--- TRECHO DA PÁGINA ---

Influências do machismo
Muitas mulheres vivenciam situações de gaslighting, uma prática em que homens as fazem questionar a própria sanidade, o que é uma forma de violência psicológica. Este tipo de atitude reforça estereótipos acerca da insegurança de mulheres e, ao classificá-las como “loucas”, reforça também a proximidade e a suposta familiaridade entre loucura e mulher. Esta relação é antiga, como aponta a psicóloga e sanitarista Melissa de Oliveira:
— Houve uma série de experimentos no campo da medicina que se voltaram às mulheres a partir de estudos dos ossos, do crânio e do sangue, que supunham uma inferioridade do corpo feminino assimilado a uma desordem mental. As questões orgânicas desse corpo foram atreladas à loucura — afirma.
— Acho que, historicamente, ainda é forte na psiquiatria o estigma que coloca a histeria como um rótulo. Isso é herança de uma psiquiatria pré-movimento feminista, anterior aos avanços sociais. É um termo que não utilizamos do ponto de vista técnico, só quando se quer estigmatizar ou rotular uma mulher negativamente.

--- DADOS FORNECIDOS ---

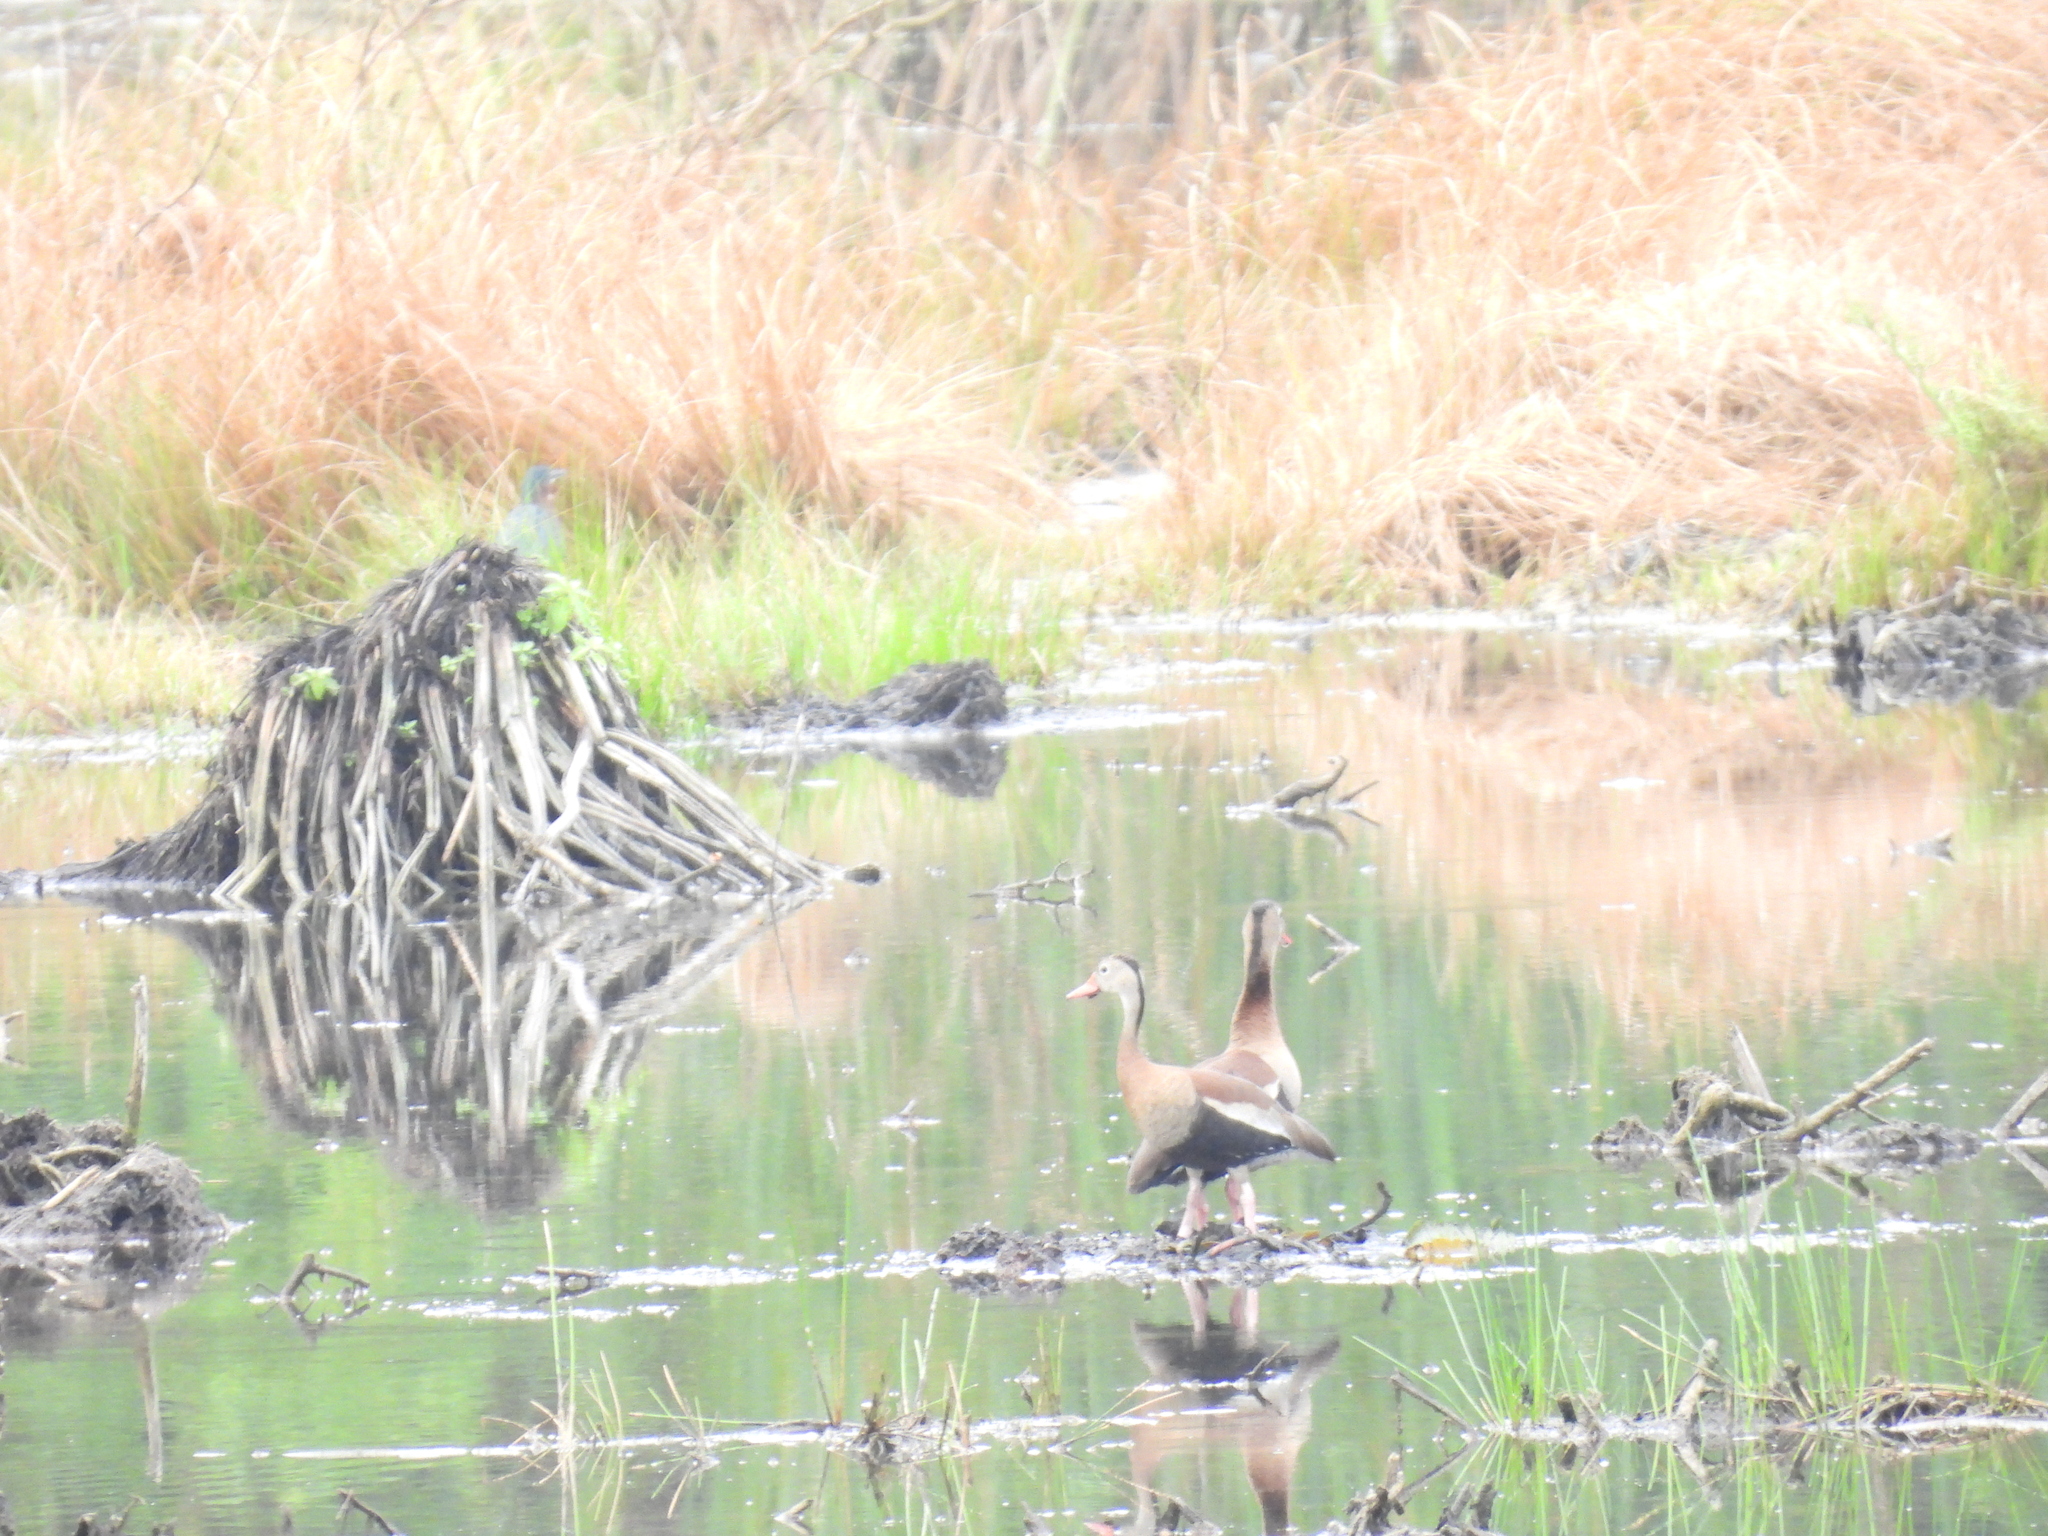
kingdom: Animalia
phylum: Chordata
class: Aves
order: Anseriformes
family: Anatidae
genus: Dendrocygna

---

* O QUE FAZER *
Dê sequência ao texto sobre machismo e a associação entre mulher e loucura, começando logo depois da última frase apresentada.

* ESPAÇO DA RESPOSTA *
Para os profissionais, as soluções para diminuir as violências que afetam mulheres em sofrimento mental passam pela formação de quem atua na assistência à saúde.
A psiquiatra Flávia Lima atenta para a necessidade de analisar as pacientes para além dos aspectos e sintomas físicos.
— É necessário produzir formações que possam ir além de um tecnicismo, que formem trabalhadores de saúde que não olhem para as mulheres só em aspectos hormonais e físicos, mas que possam considerar os territórios em que elas vivem e as opressões que vivem. Uma saúde que considere a cultura, os aspectos históricos e sociais. É impossível produzir uma saúde integral sem levar em conta os aspectos sociais. O cuidado em saúde, incluindo a psiquiatria, ainda é um cuidado e um olhar que estereotipa as mulheres e que pode “medicalizar” comportamentos que fujam da norma estabelecida, fazendo uma leitura biomédica de experiências que são muito sociais.
De acordo com Rodrigo, é importante que o médico consiga identificar o quanto as ideologias podem afetar ou influenciar a tomada de decisões enquanto profissional.
— O desafio atual do psiquiatra é conseguir ser técnico o suficiente para não ser contaminado por ideologias tanto de um lado quanto de outro. O psiquiatra é uma pessoa central para se sensibilizar e pensar o quanto a conjuntura pesa na caneta dele. Não podemos ser instrumentos do abuso.
Melissa também destaca que as instituições psiquiátricas afetam mulheres de forma diferente de acordo com a raça e a classe social de cada uma.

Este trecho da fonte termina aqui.